“India’s strong reform push in 2016 is welcome and should continue apace. Adoption of the goods and services tax is poised to boost India’s medium-term growth,” the International Monetary Fund (IMF) said in its latest Asia Pacific regional economic update presented at the ongoing annual fall meetings of the IMF and the World Bank here.
“As shown by India, progress on reforms could ignite business investment (including already strong FDI inflows), further boosting domestic demand,” the IMF said.
The multilateral lender projected India’s GDP to grow at 7.6 per cent in both 2016-17 fiscal as well as in and 2017-18 fiscal year, which is 0.1 percentage point higher than its April 2016 World Economic Outlook survey.
“Monsoon rainfall coming in at normal levels bodes well for agriculture and, along with a decennial rise in government employee salaries, will underpin the ongoing recovery in domestic demand,” the IMF report said.

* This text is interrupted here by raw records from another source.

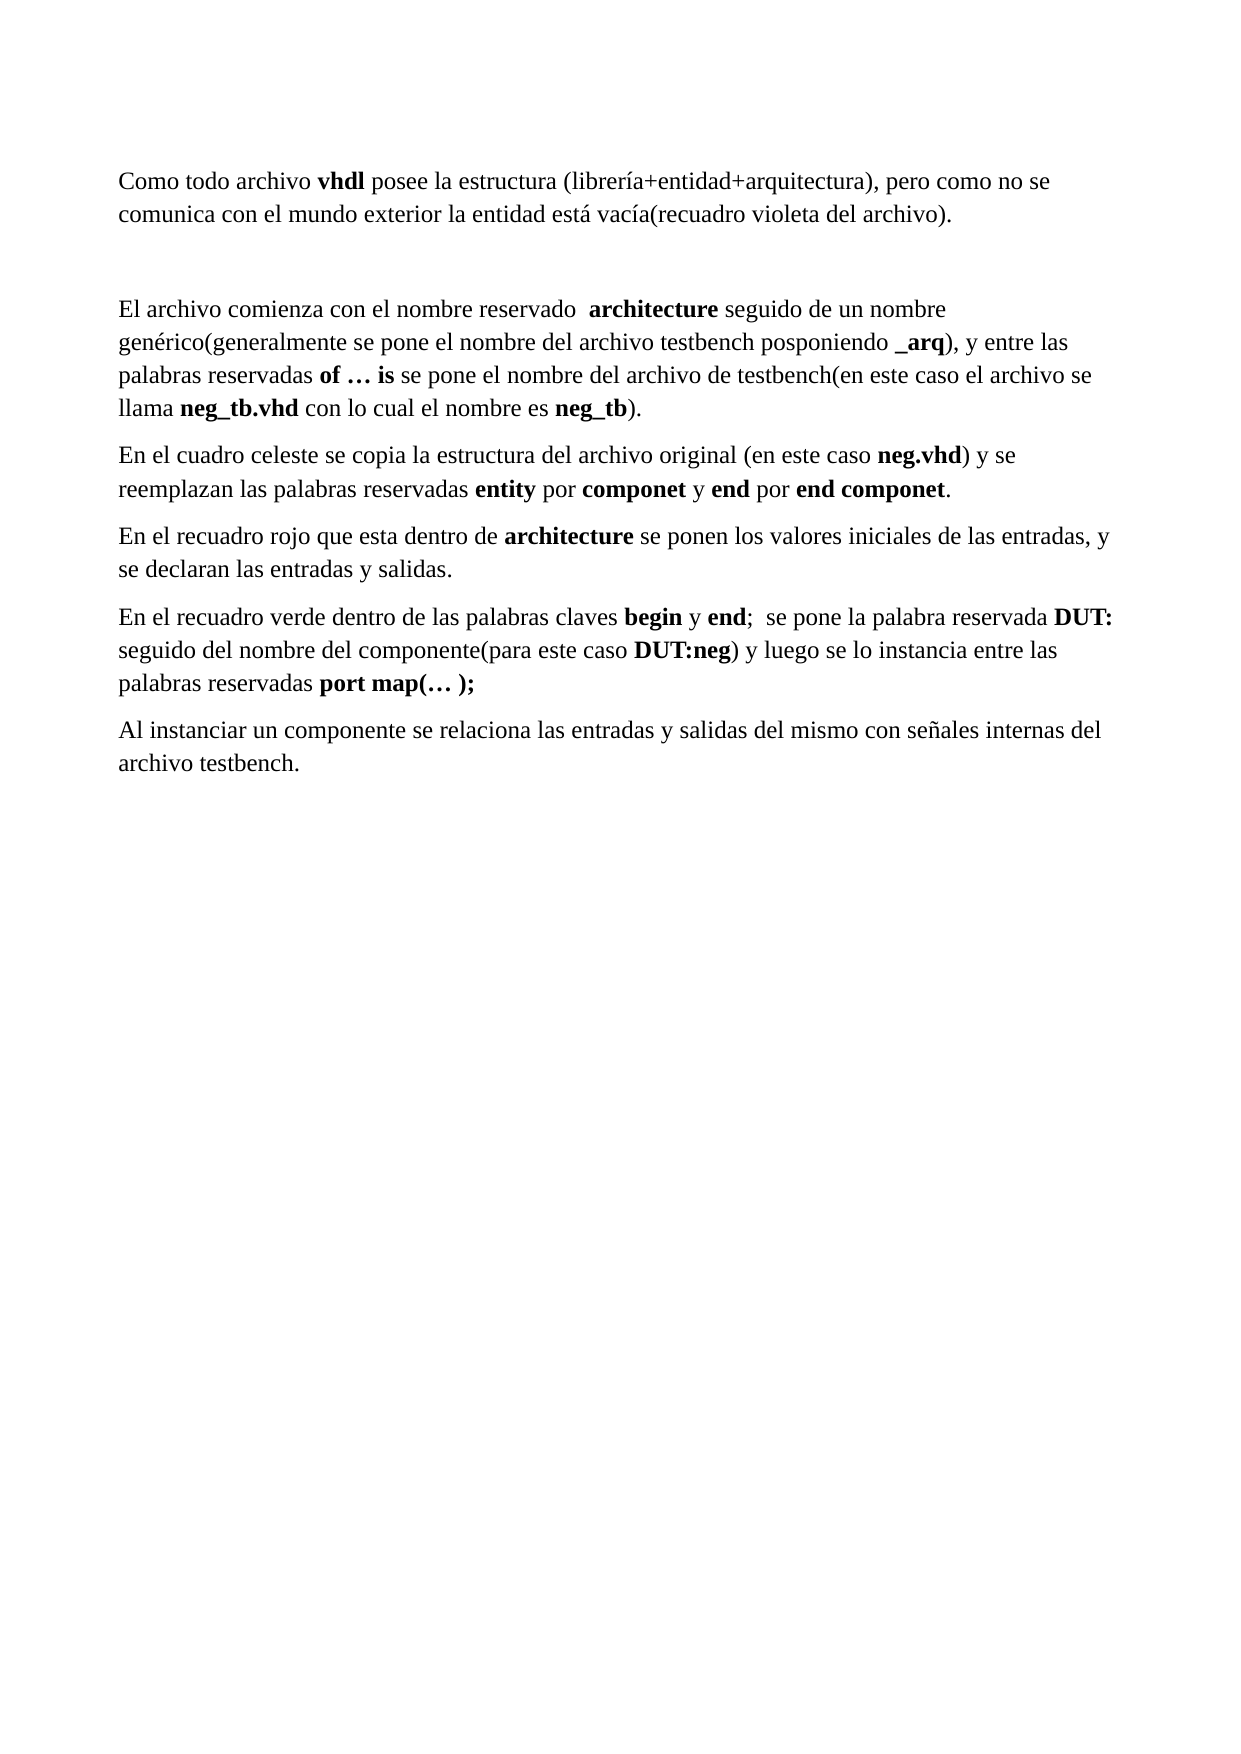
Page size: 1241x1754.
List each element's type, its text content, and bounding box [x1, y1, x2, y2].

text En el cuadro celeste se copia la estructura del archivo original (en este caso neg.vhd) y se reemplazan las palabras reservadas entity por componet y end por end componet. [118, 441, 1122, 502]
text El archivo comienza con el nombre reservado architecture seguido de un nombre genérico(generalmente se pone el nombre del archivo testbench posponiendo _arq), y entre las palabras reservadas of … is se pone el nombre del archivo de testbench(en este caso el archivo se llama neg_tb.vhd con lo cual el nombre es neg_tb). [118, 294, 1122, 422]
text Al instanciar un componente se relaciona las entradas y salidas del mismo con señales internas del archivo testbench. [118, 716, 1122, 777]
text En el recuadro verde dentro de las palabras claves begin y end; se pone la palabra reservada DUT: seguido del nombre del componente(para este caso DUT:neg) y luego se lo instancia entre las palabras reservadas port map(… ); [118, 602, 1122, 697]
text En el recuadro rojo que esta dentro de architecture se ponen los valores iniciales de las entradas, y se declaran las entradas y salidas. [118, 521, 1122, 583]
text Como todo archivo vhdl posee la estructura (librería+entidad+arquitectura), pero como no se comunica con el mundo exterior la entidad está vacía(recuadro violeta del archivo). [118, 166, 1122, 227]
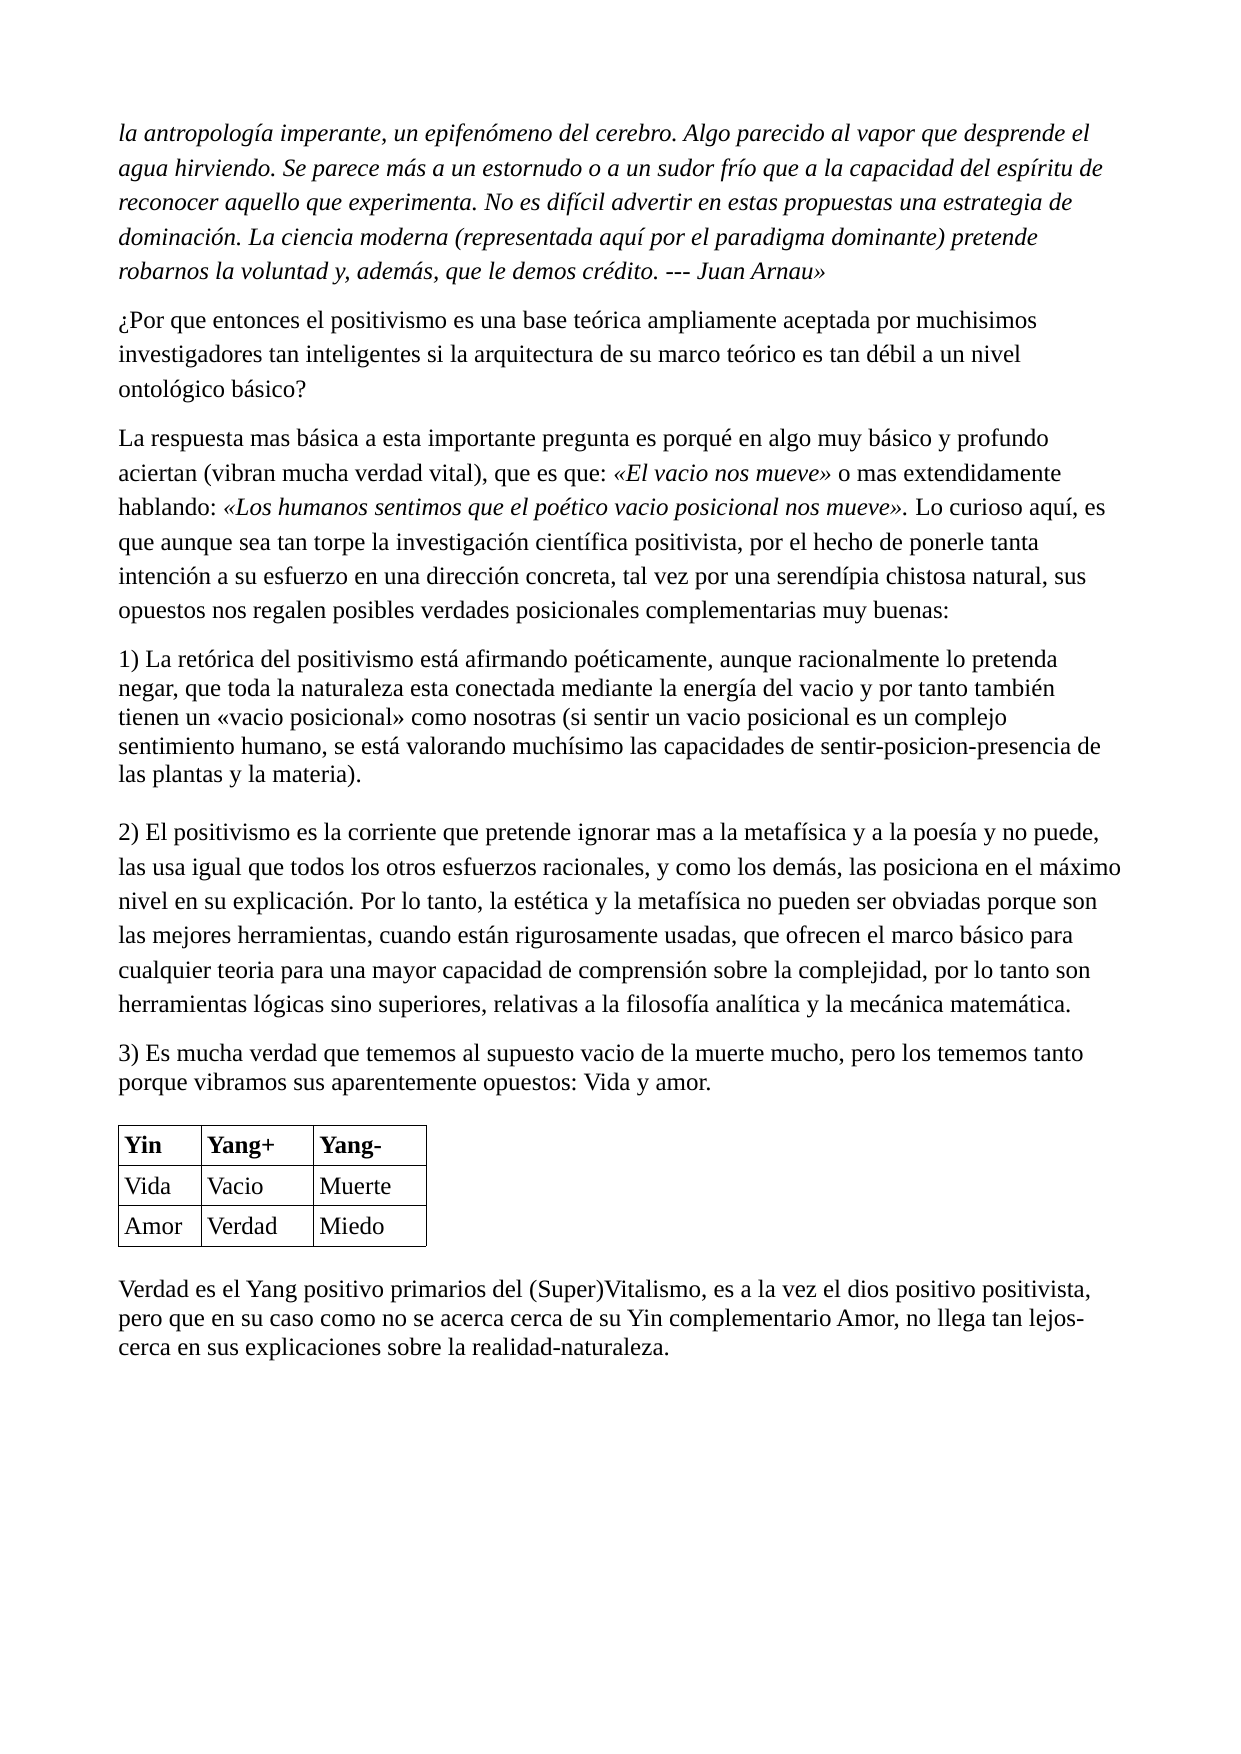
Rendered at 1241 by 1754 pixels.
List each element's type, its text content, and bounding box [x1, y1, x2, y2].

text La respuesta mas básica a esta importante pregunta es porqué en algo muy básico y profundo aciertan (vibran mucha verdad vital), que es que: «El vacio nos mueve» o mas extendidamente hablando: «Los humanos sentimos que el poético vacio posicional nos mueve». Lo curioso aquí, es que aunque sea tan torpe la investigación científica positivista, por el hecho de ponerle tanta intención a su esfuerzo en una dirección concreta, tal vez por una serendípia chistosa natural, sus opuestos nos regalen posibles verdades posicionales complementarias muy buenas: [118, 423, 1122, 624]
text 1) La retórica del positivismo está afirmando poéticamente, aunque racionalmente lo pretenda negar, que toda la naturaleza esta conectada mediante la energía del vacio y por tanto también tienen un «vacio posicional» como nosotras (si sentir un vacio posicional es un complejo sentimiento humano, se está valorando muchísimo las capacidades de sentir-posicion-presencia de las plantas y la materia). [118, 644, 1122, 788]
table_cell Vida [119, 1166, 201, 1205]
table_header Yang- [314, 1126, 426, 1165]
table_cell Muerte [314, 1166, 426, 1205]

“Further progress on reforms will boost sentiment, and the incipient recovery of private investment is expected to help broaden the sources of growth amid gradual fiscal consolidation and broadly neutral monetary policy,” it said.
“Medium-term growth has also been revised upward reflecting continued progress on structural reforms,” it added. IMF said India’s growth has continued to benefit from the large improvement in the terms of trade, positive policy actions, including implementation of major structural reforms, gradual reduction in supply-side constraints, and a rebound in confidence.
Government consumption is set to continue to support growth in 2016, it added. At the opening of the meetings here on Thursday, IMF Managing Director Christine Lagarde urged greater global trade integration, warning against tendencies of retreat from globalisation, or reverse globalisation, and multilateralism.
“A retreat from globalisation and multilateralism is a serious risk at a time when international cooperation and coordination are as critical as ever,” Lagarde said in her policy paper presentation.
“This persistent underperformance (global growth) has exposed complex underlying trends in many countries — including the difficulty for some groups to adjust to rapid changes in the global economy,” she said.